─── Record extracts
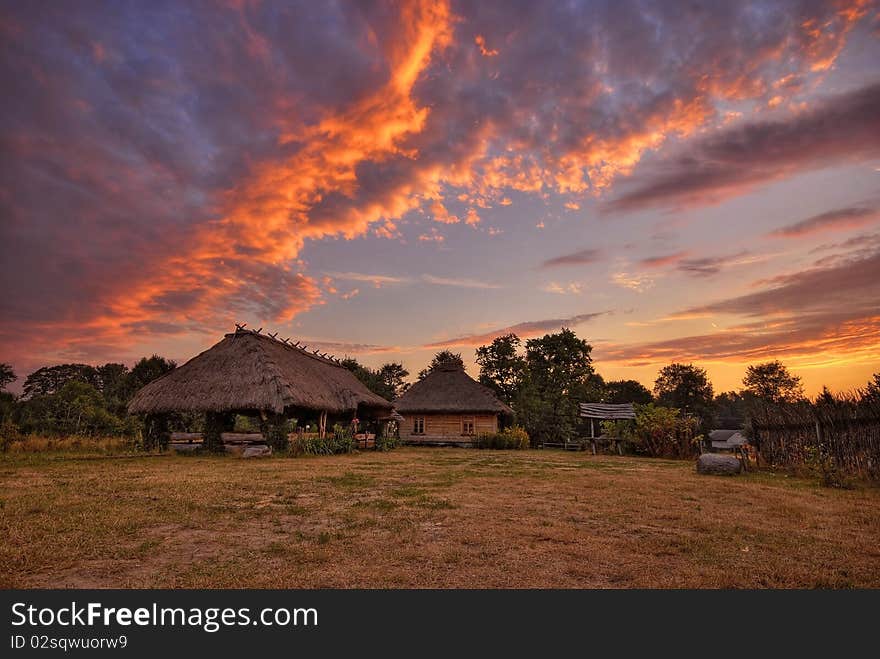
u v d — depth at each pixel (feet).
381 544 20.80
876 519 27.81
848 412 49.42
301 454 69.15
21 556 18.51
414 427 126.62
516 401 152.35
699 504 31.89
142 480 38.22
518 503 30.81
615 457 84.79
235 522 24.70
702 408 247.29
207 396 70.28
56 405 99.86
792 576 17.63
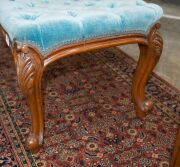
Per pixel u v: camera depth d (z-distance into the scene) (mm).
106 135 1030
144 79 1048
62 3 993
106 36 867
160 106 1191
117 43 896
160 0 2082
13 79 1329
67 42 816
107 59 1530
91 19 833
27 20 804
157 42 958
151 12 907
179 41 1744
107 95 1250
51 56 817
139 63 1025
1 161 909
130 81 1348
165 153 960
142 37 930
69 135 1024
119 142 1000
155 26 935
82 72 1410
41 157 932
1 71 1384
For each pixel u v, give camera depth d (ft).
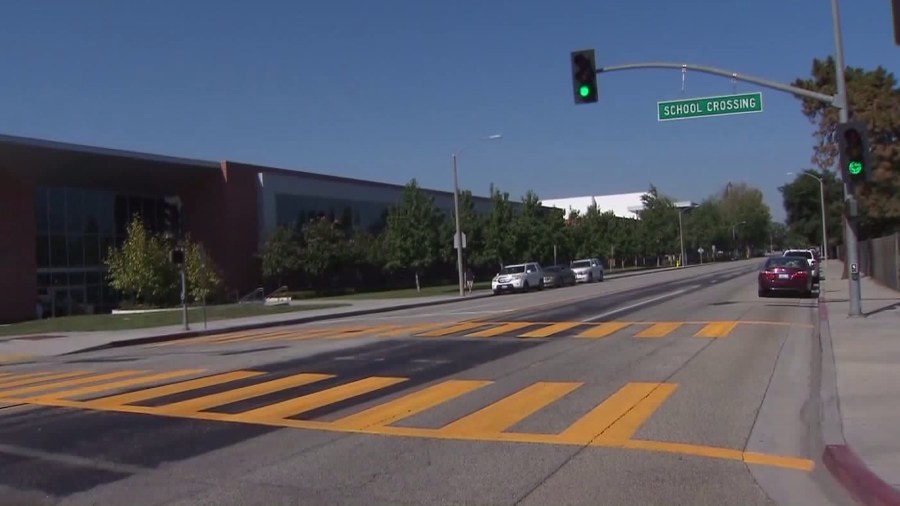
──────
**Task description:**
The answer must be every line of the records that contains the word "each".

**Exercise answer:**
u v d — depth at each pixel (feet).
For each pixel u v, give camera depth d (ft).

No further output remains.